[DATA FOR ANALYSIS]
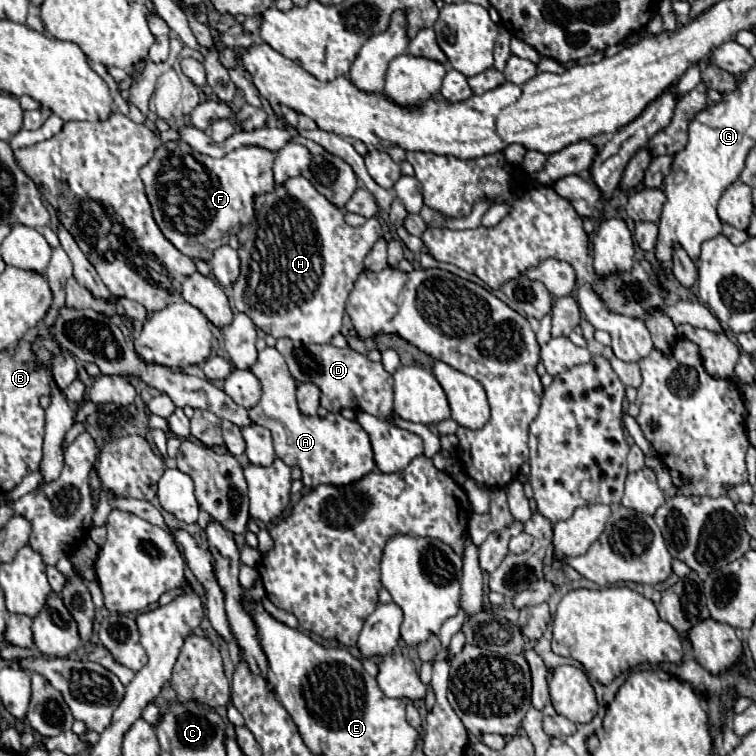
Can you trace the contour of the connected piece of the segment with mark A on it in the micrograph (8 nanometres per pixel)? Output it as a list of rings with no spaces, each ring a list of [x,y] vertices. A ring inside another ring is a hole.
[[[265,348],[259,352],[257,364],[251,372],[261,380],[263,396],[255,408],[249,410],[251,420],[273,434],[275,454],[287,466],[299,466],[303,472],[303,484],[315,488],[319,484],[343,486],[363,478],[365,474],[375,470],[373,450],[369,444],[367,432],[355,422],[347,420],[341,414],[319,416],[303,416],[295,402],[295,380],[291,378],[283,356],[275,348]]]

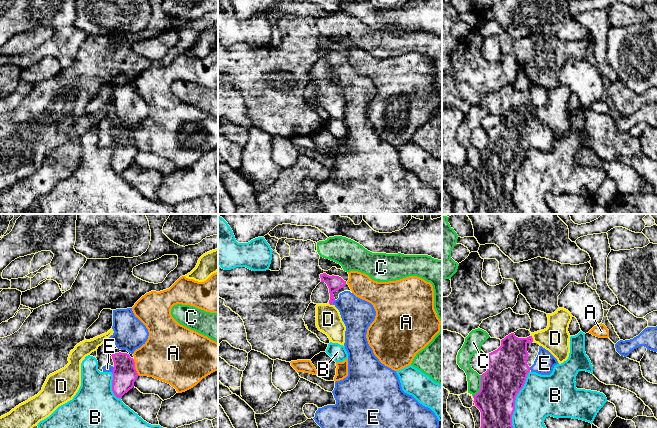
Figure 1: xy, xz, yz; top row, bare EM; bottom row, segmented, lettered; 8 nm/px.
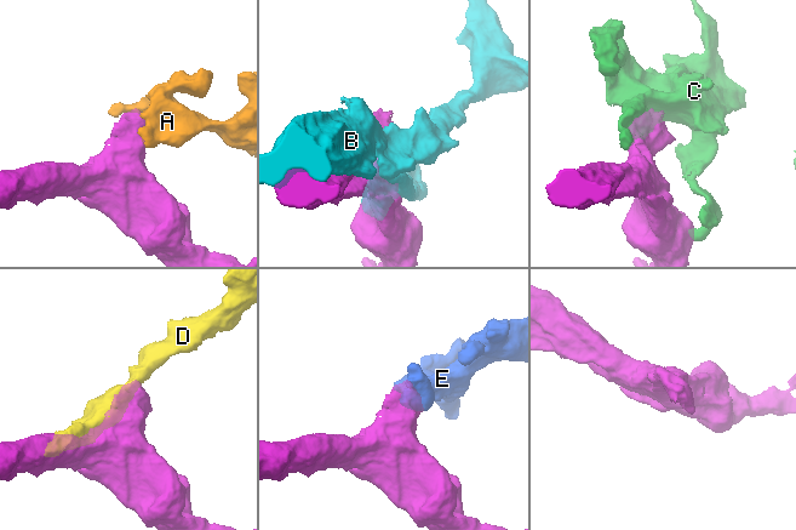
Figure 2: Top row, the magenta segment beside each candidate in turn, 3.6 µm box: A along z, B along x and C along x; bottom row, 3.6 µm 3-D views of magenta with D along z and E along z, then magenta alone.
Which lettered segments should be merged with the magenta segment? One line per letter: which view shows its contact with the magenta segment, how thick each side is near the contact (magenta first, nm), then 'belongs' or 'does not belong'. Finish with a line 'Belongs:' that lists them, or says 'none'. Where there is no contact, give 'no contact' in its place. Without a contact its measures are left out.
A: meets magenta in xy; 190 nm thick on the magenta side, 360 nm on the other; does not belong
B: meets magenta in yz; 320 nm thick on the magenta side, 340 nm on the other; does not belong
C: meets magenta in yz; 320 nm thick on the magenta side, 110 nm on the other; does not belong
D: meets magenta in yz; 280 nm thick on the magenta side, 220 nm on the other; does not belong
E: meets magenta in xy; 190 nm thick on the magenta side, 60 nm on the other; belongs
Belongs: E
[/DATA FOR ANALYSIS]
◆ **WORK TASK**
Answer with the count alone: how many lines in the data above have "Figure" in them?

◆ **EXERCISE RESPONSE**
2